Cheeky batch! What is wrong with some people?!?

Coughandsplutter · 19/06/2017 14:03

Bitch *

RandomUsernameHere · 19/06/2017 14:13

Completely agree with you OP, you are not BU, it should be a three way split. The recipients will assume it was a three way split too, unless you specify otherwise, which would be weird.

marhav999 · 19/06/2017 19:50

My preference would be the abolition of weddings and the expensive grabby deluded nonsense they have become. Noone's wedding is original and no one thinks anyone else's wedding was better than hers. ( or his)
In the absence of this all I can say is stand your ground and resolve to always do your own thing if money is involved. Always brings out the worst in people.

RideOn · 19/06/2017 19:57

I'd say a couple wouldnt get one present each, but they prob would have a slightly bigger present than a single.
Maybe a £10:£15 ratio. (in my mind, I have never spoken about this to anyone)

InLovewithaGermanFilmStar · 19/06/2017 20:52

It's silly to think a couple would give two presents, but they should or probably would spend a bit more than a single person.
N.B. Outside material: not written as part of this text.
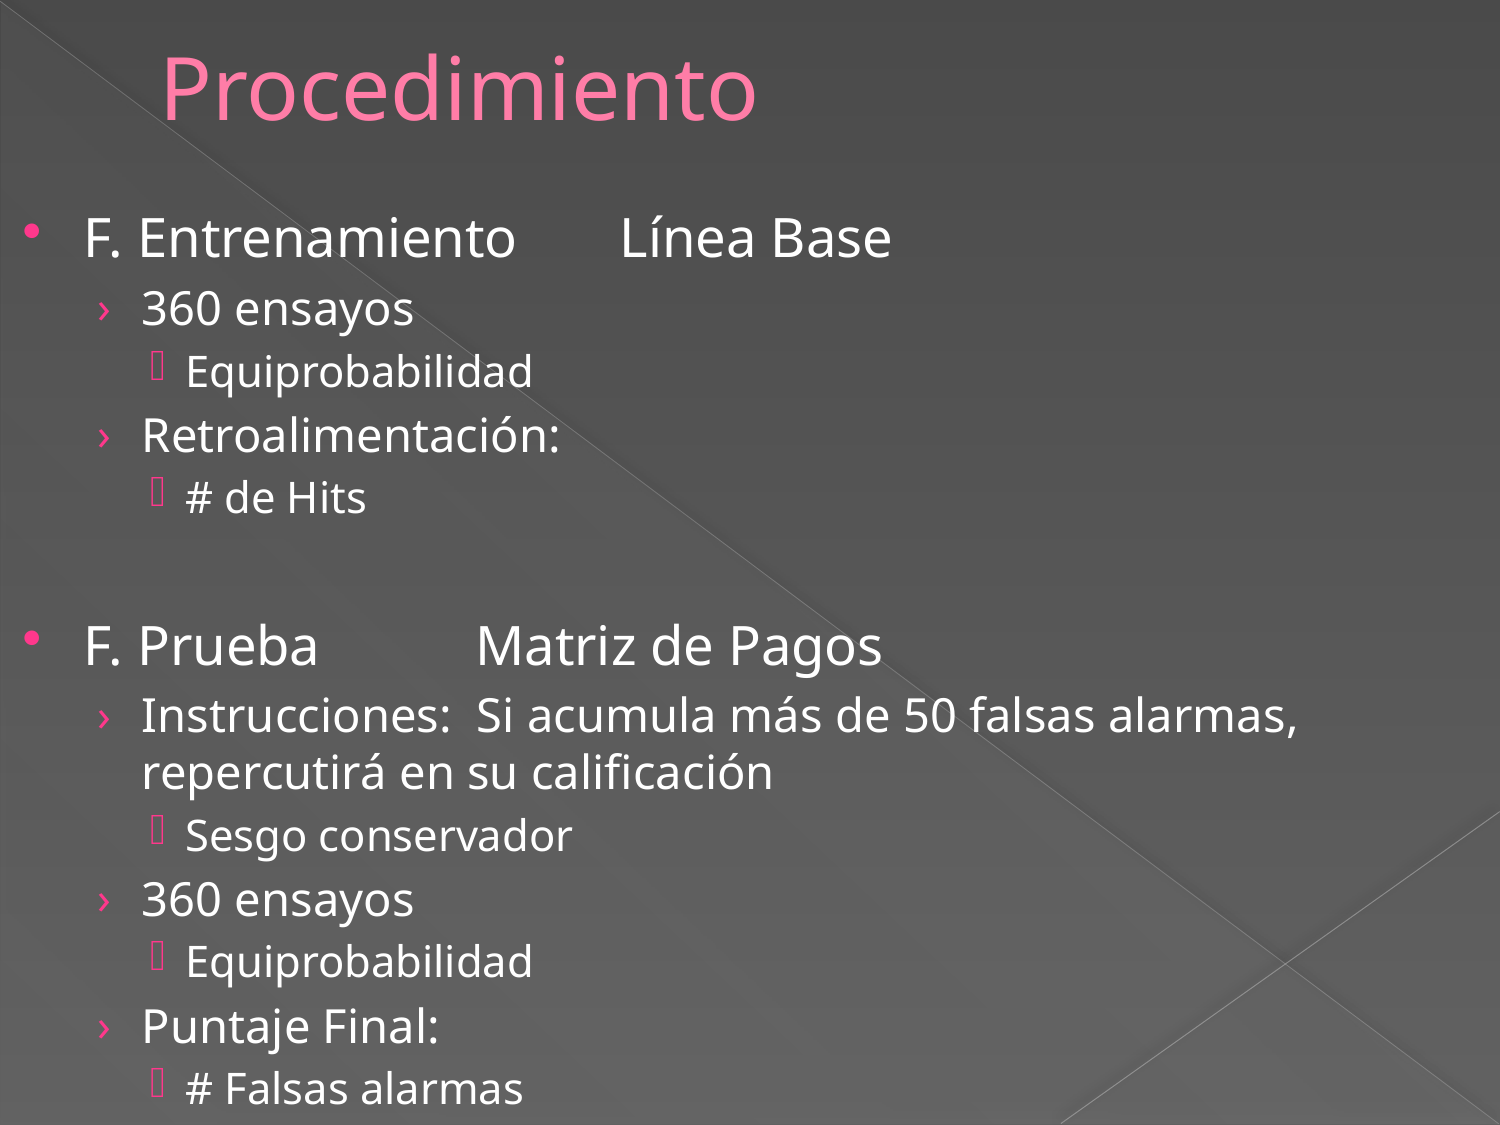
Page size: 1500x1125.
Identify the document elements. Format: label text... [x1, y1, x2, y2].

list F. Entrenamiento Línea Base 360 ensayos Equiprobabilidad Retroalimentación: # de Hits F. Prueba Matriz de Pagos Instrucciones: Si acumula más de 50 falsas alarmas, repercutirá en su calificación Sesgo conservador 360 ensayos Equiprobabilidad Puntaje Final: # Falsas alarmas [0, 196, 1500, 1125]
title Procedimiento [64, 0, 1415, 172]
fullofhope03 · 20/06/2017 06:04

Obviously my previous post wasn't very clear angelacharlie - If there is just one income per household (ie, you are a SAHM), then I wouldn't think it unreasonable for you and your DP to contribute as one.
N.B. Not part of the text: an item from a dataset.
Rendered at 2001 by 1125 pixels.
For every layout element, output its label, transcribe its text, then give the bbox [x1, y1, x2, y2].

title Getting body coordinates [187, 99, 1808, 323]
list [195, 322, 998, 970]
Whileweareonthesubject · 20/06/2017 21:47

Surely a couple sets their present budget based on their joint income. If dh and I can afford £40 ,then that's what we can afford. There's no way we'd then be able to find an equivalent amount because the gift is from us both. And because it would have come from joint funds, DH would have contributed. In OP's case, she and her dh had a budget. Her friend railroaded her into buying a joint gift. The friend's budget is clearly different to the op's, but that is not op's fault. Friend should have been clearer about the expectation before giving op instructions to buy the gift.

Nospringflower · 20/06/2017 22:08

I would definitely expect to buy a bigger present if it was coming from 2 people (you and your husband) so of course you should be contributing more than single friends. Good decision OP!

BearsDontDigOnDancing · 21/06/2017 19:07

Or you should contribute what you can ruddy well afford, single or in a couple or whatever!